----- Excerpted passage
Kafka consumer group lag growing: detection, lag-as-time, and root causes

When a consumer group falls behind, lag climbs monotonically. If the committed offset crosses the retention boundary, consumers hit OffsetOutOfRangeException and must reset to earliest or latest, reprocessing or skipping data. Restarting the consumer is a common first reaction, but broker-side fetch latency, page cache eviction, and network saturation are equally common culprits. Detect lag accurately, convert it to time, and trace the root cause without guessing.

What this means

Consumer lag is log-end-offset minus the last committed offset for each partition in a group. Monotonic growth means the consumer is not keeping up with the production rate. The immediate risk is committed offset falling behind log retention, forcing a reset to earliest or latest.

Rate of change matters more than absolute offsets. One hundred thousand offsets might be one second on a high-throughput topic and two days on a low-throughput one. Convert lag to time and alert on growth rate.

flowchart TD
    A[Growing consumer lag] --> B{Group state Stable?}
    B -->|No - Rebalancing| C[Rebalance storm or member failure]
    B -->|Yes| D{FetchConsumer LocalTimeMs high?}
    D -->|Yes| E[Broker page cache or disk bottleneck]
    D -->|No| F{BytesOutPerSec flat?}
    F -->|Yes| G[Slow consumer processing]
    F -->|No| H[Producer throughput spike or network limit]
    D -->|ThrottleTimeMs high| I[Broker quota throttling]

Common causes

CauseWhat it looks likeFirst thing to check
Slow consumer processingLag grows steadily; group state Stable; consumer logs show slow downstream callsConsumer max.poll.interval.ms and processing latency per batch
Consumer rebalance stormGroup state flips between Stable and PreparingRebalance; lag spikes during each cyclekafka-consumer-groups.sh --describe output and consumer logs for eviction
Consumer crash or stopGroup state Empty; lag grows at exactly the production rateConsumer process presence and exit codes
Broker page cache evictionFetchConsumer LocalTimeMs spikes; pgmajfault rate jumps; tail consumers slow even reading recent dataOS page cache pressure and backfill consumers
Broker disk I/O saturationRequestHandlerAvgIdlePercent drops; disk await elevated; fetch latency highiostat -xz and per-broker disk metrics
Producer throughput spikeBytesInPerSec jumps; lag grows across all consumer groups simultaneouslyPer-topic produce rate and traffic correlation
Network saturation on brokerBytesOutPerSec near NIC capacity; NetworkProcessorAvgIdlePercent lowNIC utilization and connection count
Quota throttlingThrottleTimeMs elevated for fetch or produce; lag grows despite healthy consumersClient quota configuration and violation metrics

Quick checks

# Check current lag and committed offsets per partition
kafka-consumer-groups.sh --bootstrap-server localhost:9092 --describe --group <group-id>

# Check group coordination state (Stable, PreparingRebalance, Empty)
----------
• Tasks for this exercise
1) From the Kafka consumer lag page, reproduce everything from "Kafka consumer group" down to "earliest or latest.".
2) Answer these questions using the Kafka consumer lag page:
(a) Which exception do consumers hit when the committed offset crosses the retention boundary?
(b) How is consumer lag defined for each partition in a group?
(c) In the flowchart, what cause does a high FetchConsumer LocalTimeMs lead to?
----- Available data
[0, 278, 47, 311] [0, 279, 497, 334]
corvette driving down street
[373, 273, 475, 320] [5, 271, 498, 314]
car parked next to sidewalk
----------
• Exercise responses
1)
Kafka consumer group lag growing: detection, lag-as-time, and root causes

When a consumer group falls behind, lag climbs monotonically. If the committed offset crosses the retention boundary, consumers hit OffsetOutOfRangeException and must reset to earliest or latest, reprocessing or skipping data. Restarting the consumer is a common first reaction, but broker-side fetch latency, page cache eviction, and network saturation are equally common culprits. Detect lag accurately, convert it to time, and trace the root cause without guessing.

What this means

Consumer lag is log-end-offset minus the last committed offset for each partition in a group. Monotonic growth means the consumer is not keeping up with the production rate. The immediate risk is committed offset falling behind log retention, forcing a reset to earliest or latest.

2)
(a) OffsetOutOfRangeException.
(b) It is log-end-offset minus the last committed offset.
(c) A broker page cache or disk bottleneck.